It’s February, time for The Family History Writing Challenge. You have signed up, haven’t you? Regardless of whether you’ve formally registered, now is a perfect time to start recording your family history in a reader friendly form. You probably have quite a bit of information stored in some type of data files. Depending on the software you use, it may be stored online, in the native file format of programs like Family Tree Maker, or possibly in GEDCOM files. You may also keep your records in paper charts and notebooks. Regardless of which of these techniques you use, your family history is not likely to be in a format the most members of your family are likely to sit down and read. That’s what the writing challenge is all about.
A good way to get started is by writing life sketches, short summaries of your ancestor’s life story. Fortunately, you have most of the information you need to get started. If you’re using software such as Family Tree Maker or a web application such as Ancestry.com, there is probably a timeline view. What it’s called may vary from application to application, but it is a list of facts or events in your ancestor’s life in chronological order, along with supporting documentation for each. If you’re not using software that does this get out a piece of paper and start listing events in chronological order. Include the time and place (if you have it), a description of the event, an information source (such as a birth certificate, parish register or grave marker), and be sure to leave room for additional details. Most of the time this will be all you have, but keep your eyes out for additional details. Maybe you will know a bit about the church where your ancestors were married, or the town where they lived. Perhaps your ancestor owned property. How much? Where? What did he or she do with it? It may have been a farm or ranch, or it may have been a business such as store or blacksmith shop. It’s details like this that allow you to piece together a picture of your ancestor’s life.

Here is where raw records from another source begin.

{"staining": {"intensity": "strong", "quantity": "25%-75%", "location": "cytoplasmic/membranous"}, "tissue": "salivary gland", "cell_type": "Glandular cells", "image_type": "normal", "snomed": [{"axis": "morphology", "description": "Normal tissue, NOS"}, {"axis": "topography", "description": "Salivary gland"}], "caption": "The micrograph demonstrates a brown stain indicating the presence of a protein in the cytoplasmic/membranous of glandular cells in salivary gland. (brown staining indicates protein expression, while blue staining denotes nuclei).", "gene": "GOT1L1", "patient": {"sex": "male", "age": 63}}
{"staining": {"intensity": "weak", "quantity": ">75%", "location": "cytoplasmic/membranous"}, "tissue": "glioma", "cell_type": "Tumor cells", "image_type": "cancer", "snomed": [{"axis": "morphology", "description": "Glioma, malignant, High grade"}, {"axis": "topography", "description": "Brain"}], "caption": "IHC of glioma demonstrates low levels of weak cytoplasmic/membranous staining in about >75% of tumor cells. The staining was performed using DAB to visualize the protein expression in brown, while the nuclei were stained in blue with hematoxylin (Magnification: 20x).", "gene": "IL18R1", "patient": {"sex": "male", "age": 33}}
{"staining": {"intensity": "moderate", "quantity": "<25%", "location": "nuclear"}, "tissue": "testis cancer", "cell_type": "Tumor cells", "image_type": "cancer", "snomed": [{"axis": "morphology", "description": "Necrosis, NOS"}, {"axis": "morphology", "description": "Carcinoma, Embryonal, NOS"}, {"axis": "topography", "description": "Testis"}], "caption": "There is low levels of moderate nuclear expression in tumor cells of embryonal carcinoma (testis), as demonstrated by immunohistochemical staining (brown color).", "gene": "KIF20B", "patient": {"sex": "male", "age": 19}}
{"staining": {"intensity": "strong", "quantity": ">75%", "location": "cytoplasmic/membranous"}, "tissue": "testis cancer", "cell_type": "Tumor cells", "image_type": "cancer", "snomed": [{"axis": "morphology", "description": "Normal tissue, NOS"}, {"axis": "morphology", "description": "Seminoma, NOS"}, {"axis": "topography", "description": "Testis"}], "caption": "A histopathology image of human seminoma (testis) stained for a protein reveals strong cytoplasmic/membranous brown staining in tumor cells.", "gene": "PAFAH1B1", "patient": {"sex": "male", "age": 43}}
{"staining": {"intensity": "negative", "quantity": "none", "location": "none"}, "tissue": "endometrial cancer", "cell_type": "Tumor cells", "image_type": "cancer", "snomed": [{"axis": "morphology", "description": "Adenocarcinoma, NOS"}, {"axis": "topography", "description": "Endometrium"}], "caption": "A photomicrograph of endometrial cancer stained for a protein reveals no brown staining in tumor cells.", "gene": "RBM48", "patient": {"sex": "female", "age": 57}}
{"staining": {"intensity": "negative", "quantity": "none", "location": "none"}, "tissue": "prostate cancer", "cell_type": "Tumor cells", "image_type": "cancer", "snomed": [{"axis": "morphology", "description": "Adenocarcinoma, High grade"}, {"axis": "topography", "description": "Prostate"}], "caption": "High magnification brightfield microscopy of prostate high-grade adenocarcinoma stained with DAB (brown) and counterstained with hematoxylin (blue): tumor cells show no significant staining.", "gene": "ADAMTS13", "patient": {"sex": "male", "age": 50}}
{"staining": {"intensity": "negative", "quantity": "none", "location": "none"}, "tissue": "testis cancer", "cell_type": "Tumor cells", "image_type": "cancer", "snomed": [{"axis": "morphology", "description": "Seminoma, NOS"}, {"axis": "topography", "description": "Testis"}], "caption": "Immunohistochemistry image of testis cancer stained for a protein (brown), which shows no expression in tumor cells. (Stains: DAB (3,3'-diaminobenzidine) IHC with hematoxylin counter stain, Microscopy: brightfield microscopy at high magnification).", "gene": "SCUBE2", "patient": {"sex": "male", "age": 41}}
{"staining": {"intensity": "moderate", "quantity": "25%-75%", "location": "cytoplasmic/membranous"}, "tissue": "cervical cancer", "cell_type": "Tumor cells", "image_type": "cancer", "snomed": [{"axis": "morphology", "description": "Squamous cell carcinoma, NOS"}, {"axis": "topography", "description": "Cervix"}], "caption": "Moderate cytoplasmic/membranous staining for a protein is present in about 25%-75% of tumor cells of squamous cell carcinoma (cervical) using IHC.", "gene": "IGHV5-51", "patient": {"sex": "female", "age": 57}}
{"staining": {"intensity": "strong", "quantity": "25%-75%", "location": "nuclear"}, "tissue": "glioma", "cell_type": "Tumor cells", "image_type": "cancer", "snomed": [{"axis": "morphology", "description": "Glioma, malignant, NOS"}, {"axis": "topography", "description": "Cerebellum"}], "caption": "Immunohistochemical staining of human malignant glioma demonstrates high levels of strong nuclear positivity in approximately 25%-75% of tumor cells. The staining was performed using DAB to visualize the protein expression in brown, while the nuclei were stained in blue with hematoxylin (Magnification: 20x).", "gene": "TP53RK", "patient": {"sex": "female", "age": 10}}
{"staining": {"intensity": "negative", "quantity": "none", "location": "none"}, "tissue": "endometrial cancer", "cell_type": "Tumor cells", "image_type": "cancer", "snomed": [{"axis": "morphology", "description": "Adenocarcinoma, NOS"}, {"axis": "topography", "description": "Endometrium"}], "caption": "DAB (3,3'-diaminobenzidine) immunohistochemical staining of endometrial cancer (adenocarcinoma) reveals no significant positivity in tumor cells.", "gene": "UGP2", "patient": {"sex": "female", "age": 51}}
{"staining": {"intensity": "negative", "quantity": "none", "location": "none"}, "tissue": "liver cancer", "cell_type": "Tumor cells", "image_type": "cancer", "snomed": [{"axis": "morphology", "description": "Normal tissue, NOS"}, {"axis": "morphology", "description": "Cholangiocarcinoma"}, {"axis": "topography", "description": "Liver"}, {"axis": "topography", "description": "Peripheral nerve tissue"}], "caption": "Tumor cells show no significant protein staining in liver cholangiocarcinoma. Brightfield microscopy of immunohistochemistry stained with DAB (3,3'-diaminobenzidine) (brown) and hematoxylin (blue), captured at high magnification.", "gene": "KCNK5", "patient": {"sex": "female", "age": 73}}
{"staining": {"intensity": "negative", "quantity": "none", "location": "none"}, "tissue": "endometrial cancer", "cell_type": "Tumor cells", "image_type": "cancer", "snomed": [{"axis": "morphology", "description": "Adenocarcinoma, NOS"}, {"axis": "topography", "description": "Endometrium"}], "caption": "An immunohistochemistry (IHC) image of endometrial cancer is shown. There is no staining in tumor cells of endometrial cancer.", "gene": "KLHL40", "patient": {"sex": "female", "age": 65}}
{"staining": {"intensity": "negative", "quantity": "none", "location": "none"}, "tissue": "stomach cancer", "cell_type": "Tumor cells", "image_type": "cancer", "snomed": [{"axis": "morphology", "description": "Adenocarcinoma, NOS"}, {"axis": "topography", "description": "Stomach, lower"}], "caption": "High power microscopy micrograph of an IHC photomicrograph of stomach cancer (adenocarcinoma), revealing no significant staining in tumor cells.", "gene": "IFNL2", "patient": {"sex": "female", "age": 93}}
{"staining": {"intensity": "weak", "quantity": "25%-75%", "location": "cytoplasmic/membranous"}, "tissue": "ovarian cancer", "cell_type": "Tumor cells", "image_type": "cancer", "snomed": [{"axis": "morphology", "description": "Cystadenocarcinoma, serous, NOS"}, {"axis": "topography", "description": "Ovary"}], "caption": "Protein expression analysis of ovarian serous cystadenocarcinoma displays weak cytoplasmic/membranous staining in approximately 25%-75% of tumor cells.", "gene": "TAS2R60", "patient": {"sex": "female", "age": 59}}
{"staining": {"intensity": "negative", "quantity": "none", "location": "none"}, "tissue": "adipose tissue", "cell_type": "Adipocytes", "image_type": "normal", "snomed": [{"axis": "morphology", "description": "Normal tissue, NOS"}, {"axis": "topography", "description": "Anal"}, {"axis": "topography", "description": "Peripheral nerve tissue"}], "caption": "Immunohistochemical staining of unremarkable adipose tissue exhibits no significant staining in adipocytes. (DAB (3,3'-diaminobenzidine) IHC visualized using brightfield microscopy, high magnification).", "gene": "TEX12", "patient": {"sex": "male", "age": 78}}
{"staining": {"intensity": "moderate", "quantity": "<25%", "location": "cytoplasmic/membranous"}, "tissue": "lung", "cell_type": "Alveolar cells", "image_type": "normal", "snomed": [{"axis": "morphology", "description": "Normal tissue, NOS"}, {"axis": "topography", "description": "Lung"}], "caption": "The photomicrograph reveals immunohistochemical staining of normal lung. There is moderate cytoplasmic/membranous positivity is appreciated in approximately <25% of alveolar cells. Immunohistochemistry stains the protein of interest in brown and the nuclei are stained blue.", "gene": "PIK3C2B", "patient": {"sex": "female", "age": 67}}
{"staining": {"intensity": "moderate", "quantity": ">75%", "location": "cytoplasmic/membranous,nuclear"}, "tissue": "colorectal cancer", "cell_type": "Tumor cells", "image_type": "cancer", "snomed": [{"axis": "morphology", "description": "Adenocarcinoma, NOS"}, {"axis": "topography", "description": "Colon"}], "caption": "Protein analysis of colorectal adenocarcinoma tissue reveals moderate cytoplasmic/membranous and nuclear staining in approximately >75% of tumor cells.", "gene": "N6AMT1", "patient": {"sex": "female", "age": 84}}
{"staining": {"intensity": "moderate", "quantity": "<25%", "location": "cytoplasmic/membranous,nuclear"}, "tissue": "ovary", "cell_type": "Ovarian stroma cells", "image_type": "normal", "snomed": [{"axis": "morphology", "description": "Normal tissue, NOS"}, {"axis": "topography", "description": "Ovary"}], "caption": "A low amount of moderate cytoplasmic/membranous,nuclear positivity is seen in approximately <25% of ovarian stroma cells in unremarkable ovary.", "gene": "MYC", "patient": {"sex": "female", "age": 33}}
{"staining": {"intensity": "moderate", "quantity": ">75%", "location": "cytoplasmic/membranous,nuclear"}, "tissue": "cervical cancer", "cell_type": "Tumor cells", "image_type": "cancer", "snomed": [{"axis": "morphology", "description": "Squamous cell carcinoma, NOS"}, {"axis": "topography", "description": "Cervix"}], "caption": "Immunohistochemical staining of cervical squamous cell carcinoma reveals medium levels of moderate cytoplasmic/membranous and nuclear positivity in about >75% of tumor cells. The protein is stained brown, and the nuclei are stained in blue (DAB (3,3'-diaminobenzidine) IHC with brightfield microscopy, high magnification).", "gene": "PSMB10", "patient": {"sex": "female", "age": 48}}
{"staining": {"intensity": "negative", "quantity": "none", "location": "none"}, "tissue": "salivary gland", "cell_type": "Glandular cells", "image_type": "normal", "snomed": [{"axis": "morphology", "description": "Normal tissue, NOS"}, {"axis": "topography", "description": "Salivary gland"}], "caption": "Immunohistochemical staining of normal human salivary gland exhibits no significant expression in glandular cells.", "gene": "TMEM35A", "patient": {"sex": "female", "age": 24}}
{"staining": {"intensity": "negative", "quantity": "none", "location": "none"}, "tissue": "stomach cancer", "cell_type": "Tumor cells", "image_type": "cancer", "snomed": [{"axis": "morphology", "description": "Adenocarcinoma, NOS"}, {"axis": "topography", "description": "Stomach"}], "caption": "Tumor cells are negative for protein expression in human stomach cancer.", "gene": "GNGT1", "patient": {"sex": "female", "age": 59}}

The next step is to write this information out in the form of declarative sentences. In can help to imagine that a family member or friend has asked you to tell him or her about your ancestor. You might say something like: “David Andrews was born in a small town not far from Cleveland, Ohio. He was the third of seven children.” Don’t worry if you only have one or a few sentences for each event you have recorded. That’s okay. You can always go back and add more information later, when it becomes available to you. Right now, you’re just trying to take compiled information and put it down in narrative form. You can worry about polishing it later. Remember also that you have a lot of ancestors, and multiple life events for each of them. You will be busy!
There’s a funny thing about writing. When you start writing life sketches you will most likely start thinking of questions you hadn’t thought to ask, and you may discover you know more than you realized. So just start. Recording life events in narrative form may seem like a mechanical exercise at first, but you’re sure to find that some of your ancestors’ life stories will really start coming together, and you will soon discover that you have some interesting stories to tell. You probably already do. And if other people in your family are asking you about your ancestors, you know that you do.